Su vida de curandera se interrumpió pronto porque se casó de 14 años y a su esposo no le gustaba vivir en el pueblo. Se fueron al campo, para estar los dos solos, prefería vivir así porque era muy celoso. En el campo Juana tuvo a sus nueve hijos, cinco mujeres y cuatro hombres, de los que sólo le viven cinco.
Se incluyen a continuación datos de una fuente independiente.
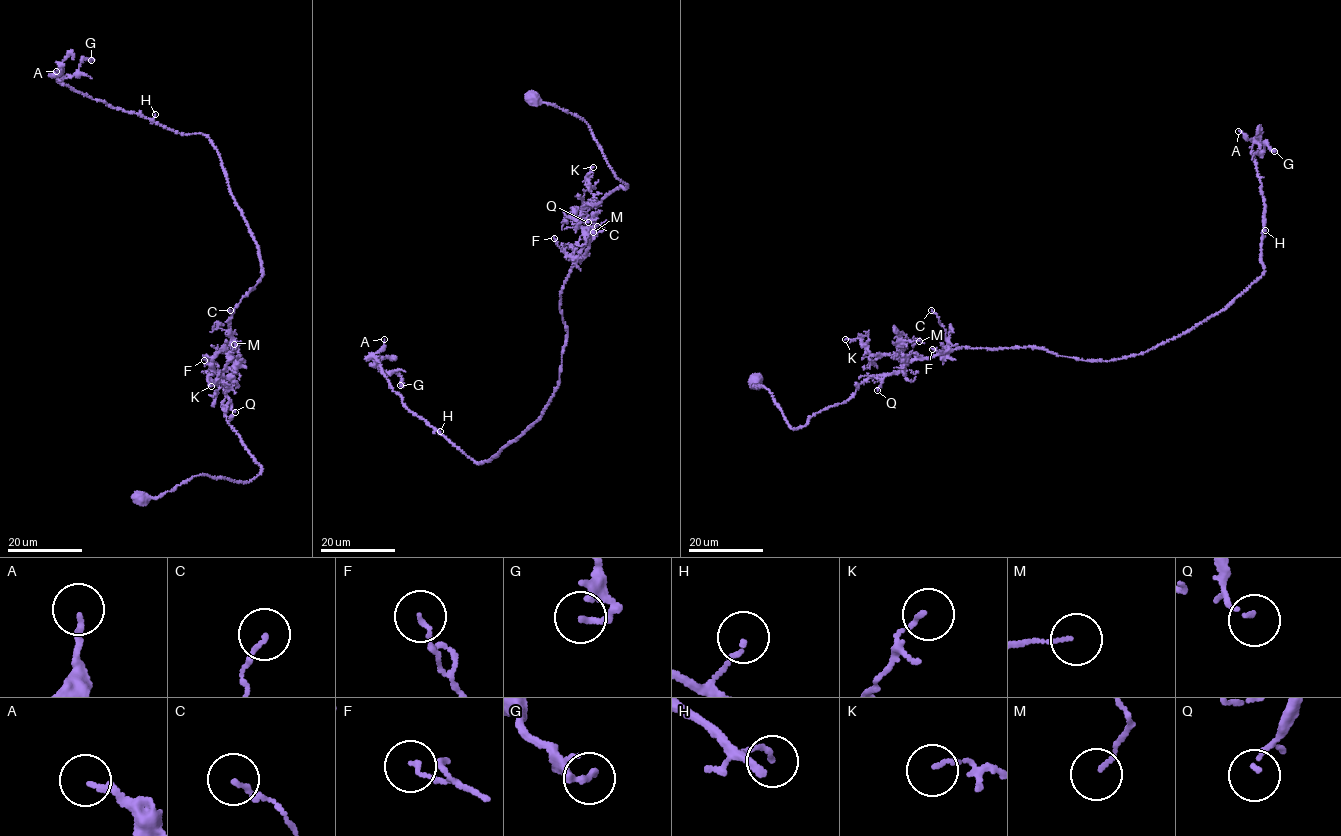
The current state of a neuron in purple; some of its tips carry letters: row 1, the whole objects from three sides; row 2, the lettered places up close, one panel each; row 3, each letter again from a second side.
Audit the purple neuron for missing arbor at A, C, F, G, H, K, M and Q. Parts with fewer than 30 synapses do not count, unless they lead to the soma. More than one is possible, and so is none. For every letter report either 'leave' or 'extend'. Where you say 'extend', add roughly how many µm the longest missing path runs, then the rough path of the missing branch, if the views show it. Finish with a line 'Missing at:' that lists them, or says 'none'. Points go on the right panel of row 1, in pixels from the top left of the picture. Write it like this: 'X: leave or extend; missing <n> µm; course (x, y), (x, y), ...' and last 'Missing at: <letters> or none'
A: leave
C: leave
F: leave
G: leave
H: leave
K: leave
M: extend; missing 20 µm; course (919, 341), (928, 338), (924, 325), (923, 305), (918, 306)
Q: leave
Missing at: M

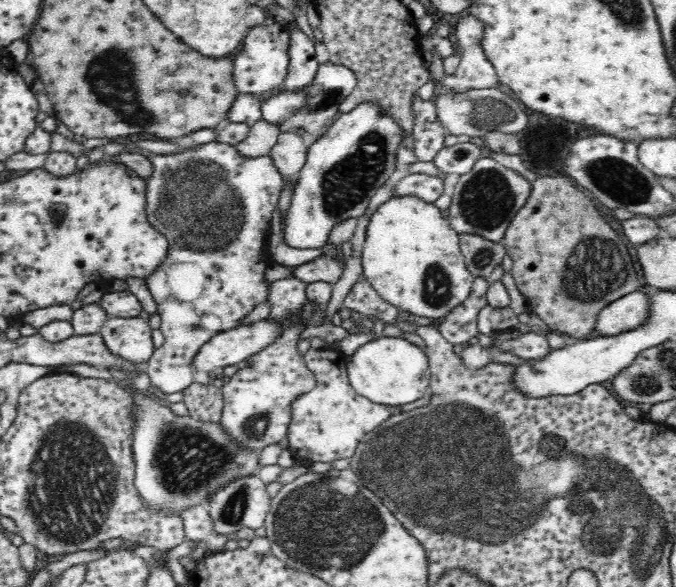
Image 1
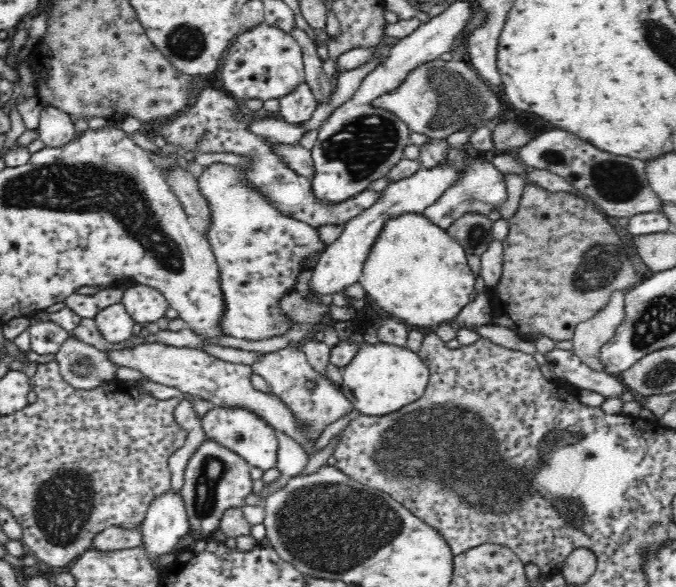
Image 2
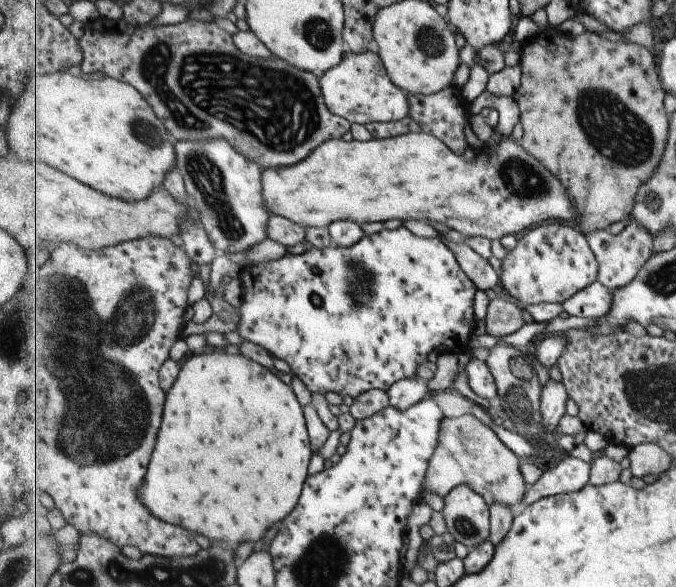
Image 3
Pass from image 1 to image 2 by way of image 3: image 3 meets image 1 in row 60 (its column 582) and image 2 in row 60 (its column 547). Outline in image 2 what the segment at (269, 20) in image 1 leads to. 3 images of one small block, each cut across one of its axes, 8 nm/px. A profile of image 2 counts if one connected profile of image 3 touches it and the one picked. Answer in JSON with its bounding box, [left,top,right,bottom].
[221,22,305,100]

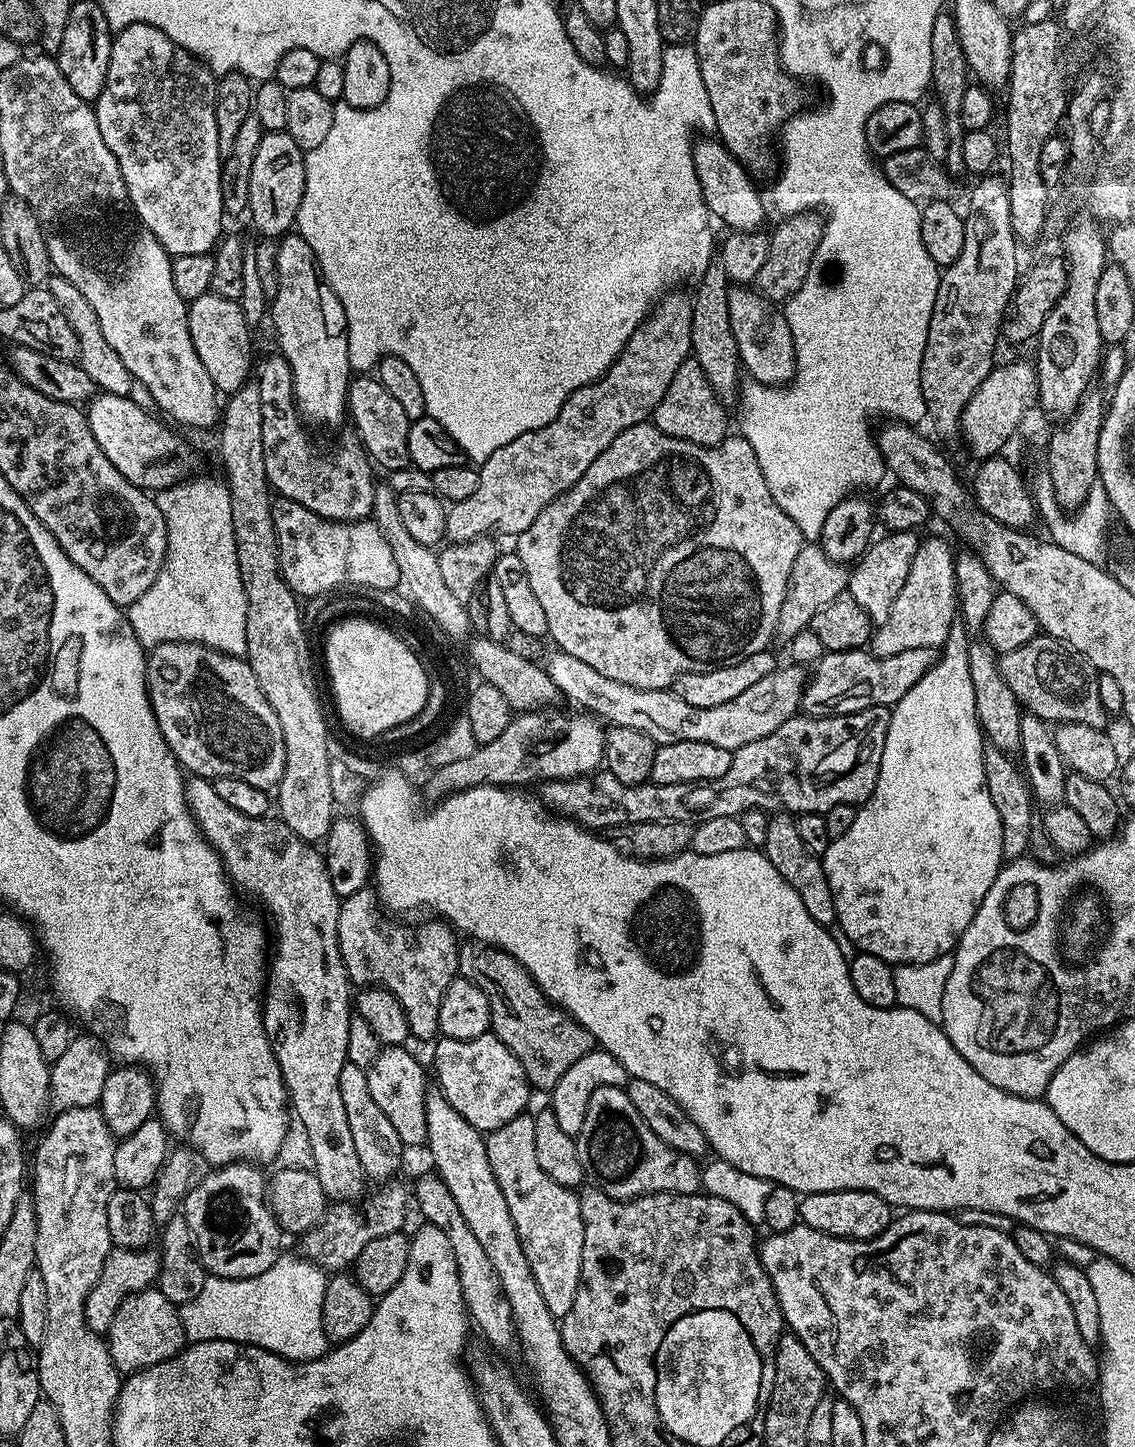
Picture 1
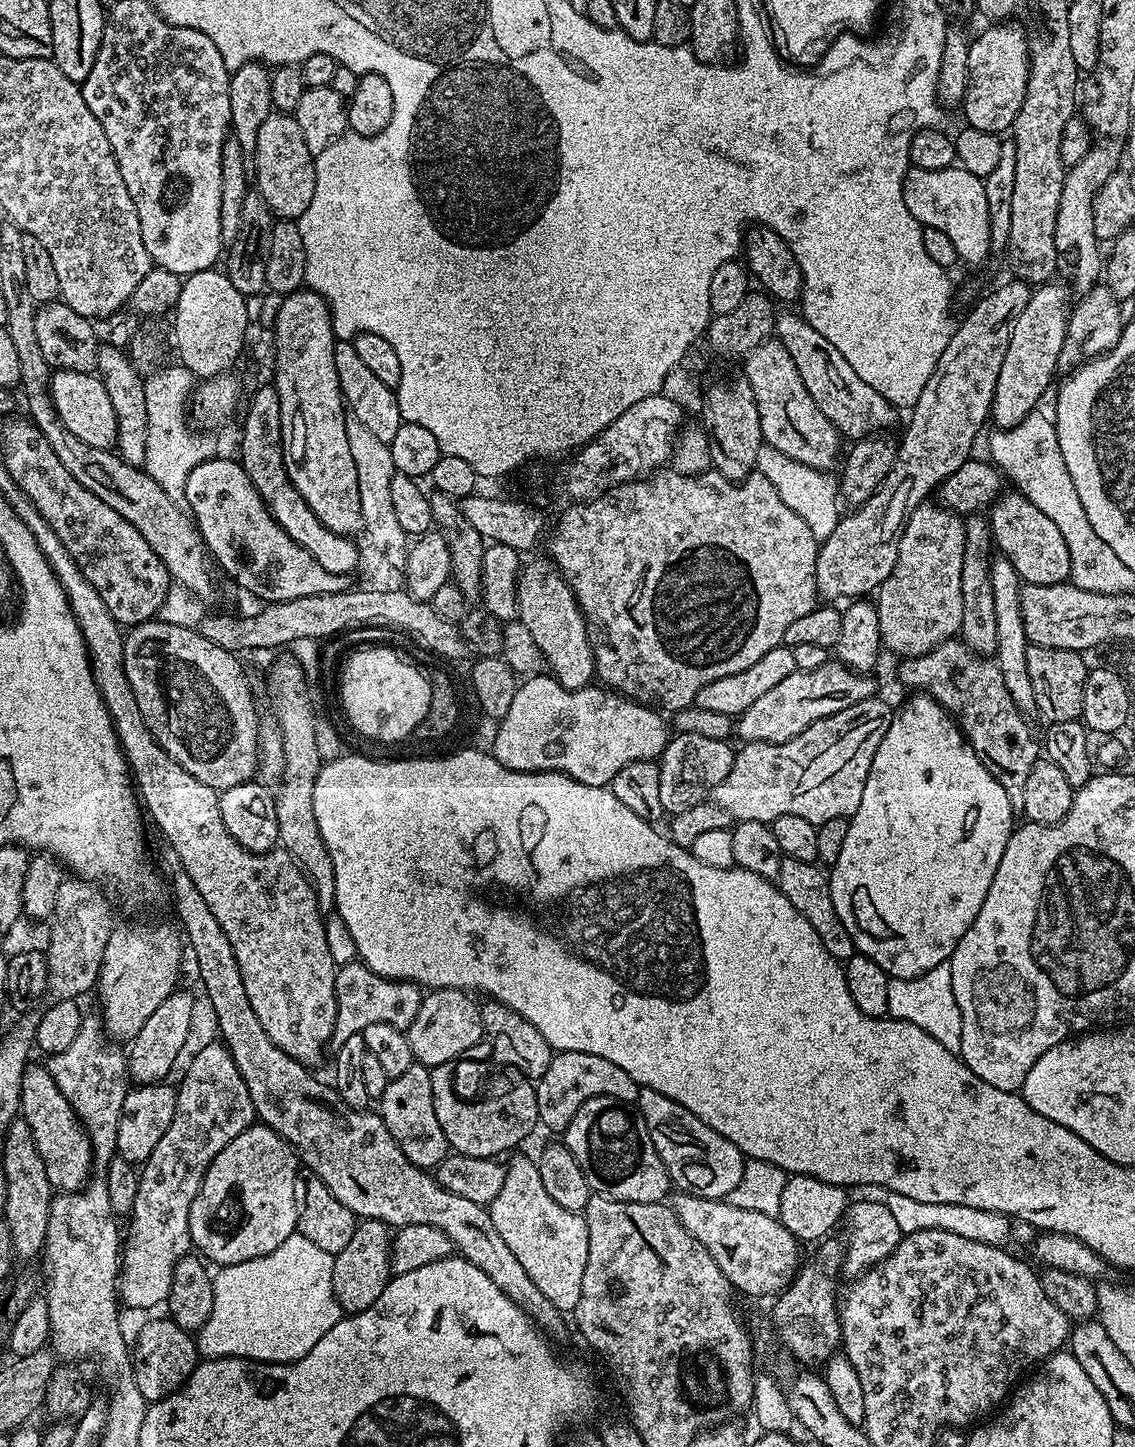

Sus hijos nacieron con partera. Después Juana se convirtió en una de ellas.

Lo que se asigna de manera divina florece. “Aprendí a ser partera de las que me ayudaron a tener a mis hijos. A mis últimas hijas, las tuve yo solita”.

La vida en el campo para Juana fue una etapa feliz. Sembraba hortalizas: garbanzos, rábanos, chile y jitomate. Cuidada a las vacas, tenían leche, queso, requesón, crema.

Hasta que las cosas se complicaron y por cuestiones de inseguridad migraron a Tlapa, en 1995. Su papá perdió la vista y Juana se lo llevó a vivir con ella a Tlapa.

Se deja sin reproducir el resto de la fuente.